Jika kalian bertanya apakah aku menyukainya? Aku hanya bisa menjawab bahwa aku tidak membenci Emi dan aku tidak membenci bayangan masa depan dimana kami bersama. Jujur saja bahkan aku cukup menyukai masa depan yang seperti itu. 

Aku tidak pernah jatuh cinta, jadi aku tidak tau bagaimana rasanya. Tapi berdasarkan pencarian ku di internet dan pendapat dari netizen. Seseorang bisa dikatakan mencintai individu lainnya saat orang itu terus menerus memikirkan orang yang mungkin disukainya itu. Memikirkannya membuat orang itu senang dan merasa puas. Ia tidak ingin melihat orang yang disukainya bersedih atau kesakitan, ia ingin membuat orang yang disukainya itu bahagia dan rela memberikan apapun agar orang tersebut dapat tersenyum. 

Meskipun belum sampai ke tahap rela memberikan dan mengorbankan segalanya untuk Emi, namun tidak dapat kupungkiri jika setiap hari aku selalu memikirkan Emi. Menanti kapan kami dapat bertemu di dalam mimpi dan tanpa sadar tersenyum sangat melihat tingkahnya yang selalu mengejutkan dan menawan. 

“Dih apaan senyum-senyum kayak gitu.” Senyum dramatis penuh aroma jahil muncul di wajah Lana. “Shei, kamu gabung dating apps ya?!” Tuduhnya tiba - tiba. 

“Shustt… Makin hari makin asbun aja sih ini mulut.” Dengan gemas aku membuat pose mengepalkan tangan dan memukul bahu Lana pelan. 

“Ya makanya minggu ini kamu mau ketemuan sama siapa? Punya temen baru? Yaudah sih sini cerita.” Lana dengan sikapnya yang entah kenapa terdengar seperti orang tua ku itu lanjut berbicara. 

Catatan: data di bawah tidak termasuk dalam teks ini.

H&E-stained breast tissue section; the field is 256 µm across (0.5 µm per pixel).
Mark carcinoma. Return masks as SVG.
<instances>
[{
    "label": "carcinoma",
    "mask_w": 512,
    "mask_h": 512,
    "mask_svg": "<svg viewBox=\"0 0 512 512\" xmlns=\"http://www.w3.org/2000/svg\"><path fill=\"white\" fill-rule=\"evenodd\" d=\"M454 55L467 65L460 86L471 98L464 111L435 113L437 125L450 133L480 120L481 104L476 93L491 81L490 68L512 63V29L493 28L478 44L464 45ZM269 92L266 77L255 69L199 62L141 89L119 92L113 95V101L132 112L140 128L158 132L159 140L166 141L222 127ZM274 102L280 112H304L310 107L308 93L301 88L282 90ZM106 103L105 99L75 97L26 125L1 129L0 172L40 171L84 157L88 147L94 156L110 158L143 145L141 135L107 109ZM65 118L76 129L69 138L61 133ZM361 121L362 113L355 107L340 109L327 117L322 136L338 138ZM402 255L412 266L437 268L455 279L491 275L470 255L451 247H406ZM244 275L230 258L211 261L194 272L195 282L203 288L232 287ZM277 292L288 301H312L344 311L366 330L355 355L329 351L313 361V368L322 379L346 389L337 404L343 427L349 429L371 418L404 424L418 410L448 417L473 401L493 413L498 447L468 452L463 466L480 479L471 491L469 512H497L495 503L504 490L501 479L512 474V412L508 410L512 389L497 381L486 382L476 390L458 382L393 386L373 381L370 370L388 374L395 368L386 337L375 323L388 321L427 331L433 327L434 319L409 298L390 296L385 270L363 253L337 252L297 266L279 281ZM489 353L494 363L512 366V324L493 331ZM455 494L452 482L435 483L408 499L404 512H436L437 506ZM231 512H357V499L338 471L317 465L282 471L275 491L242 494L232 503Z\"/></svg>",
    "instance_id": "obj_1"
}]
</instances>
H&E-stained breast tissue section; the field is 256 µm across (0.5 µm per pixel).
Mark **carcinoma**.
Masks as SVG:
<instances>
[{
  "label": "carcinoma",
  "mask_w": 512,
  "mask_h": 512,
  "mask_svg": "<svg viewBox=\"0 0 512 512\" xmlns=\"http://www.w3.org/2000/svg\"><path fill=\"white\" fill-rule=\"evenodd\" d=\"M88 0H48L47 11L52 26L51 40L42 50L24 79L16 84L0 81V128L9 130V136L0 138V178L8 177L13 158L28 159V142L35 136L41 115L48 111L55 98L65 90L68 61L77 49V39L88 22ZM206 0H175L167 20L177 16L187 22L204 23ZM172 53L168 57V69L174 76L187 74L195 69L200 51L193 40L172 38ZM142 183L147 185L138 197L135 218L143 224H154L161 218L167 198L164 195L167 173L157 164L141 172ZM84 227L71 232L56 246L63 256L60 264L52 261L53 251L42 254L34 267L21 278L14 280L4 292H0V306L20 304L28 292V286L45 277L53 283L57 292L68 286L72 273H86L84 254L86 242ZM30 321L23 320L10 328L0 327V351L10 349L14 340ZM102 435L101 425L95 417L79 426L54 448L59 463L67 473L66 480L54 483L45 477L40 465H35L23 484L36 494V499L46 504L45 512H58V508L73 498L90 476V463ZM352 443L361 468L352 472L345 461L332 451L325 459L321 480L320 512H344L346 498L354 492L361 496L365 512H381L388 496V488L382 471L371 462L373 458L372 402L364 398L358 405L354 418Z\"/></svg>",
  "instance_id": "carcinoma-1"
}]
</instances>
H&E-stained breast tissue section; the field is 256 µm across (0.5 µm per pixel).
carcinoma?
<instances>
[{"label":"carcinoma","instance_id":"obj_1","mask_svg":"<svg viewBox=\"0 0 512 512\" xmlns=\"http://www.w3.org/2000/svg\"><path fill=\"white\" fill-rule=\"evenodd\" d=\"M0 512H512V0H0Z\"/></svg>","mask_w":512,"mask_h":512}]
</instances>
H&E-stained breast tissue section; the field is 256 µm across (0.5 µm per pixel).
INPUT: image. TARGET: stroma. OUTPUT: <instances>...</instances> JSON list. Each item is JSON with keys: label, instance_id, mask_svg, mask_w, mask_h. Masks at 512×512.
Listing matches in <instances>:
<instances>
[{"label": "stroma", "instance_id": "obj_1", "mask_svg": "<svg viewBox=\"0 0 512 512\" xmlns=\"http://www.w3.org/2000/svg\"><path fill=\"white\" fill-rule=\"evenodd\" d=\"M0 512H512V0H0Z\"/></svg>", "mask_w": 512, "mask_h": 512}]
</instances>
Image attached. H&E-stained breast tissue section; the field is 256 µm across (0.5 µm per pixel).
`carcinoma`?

“Bukan ketemu siapa-siapa. Sejak kapan sih aku harus ngasih tau kalau mau ketemuan sama orang?” Balas ku mulai salah tingkah, mencari alasan dengan sedikit rasa tidak mau kalah.

“Sebenernya enggak perlu. Tapi gara-gara kamu gak mau bilang malah aku jadi makin penasaran!” Jawab Lana ikut tidak mau kalah. 

“Kalo kamunya maksa malah aku makin gak mau!!” Ucapku dengan keras kepala. Sambil memajukan bibirku untuk mencibir Lana yang terlihat semakin penasaran dengan janji yang aku buat minggu ini. 

 “Udah tuh dipanggil tuh. Kak Lana adek-adeknya nyariin.” Sindir ku dengan nada suara yang sengaja dinaik turunkan.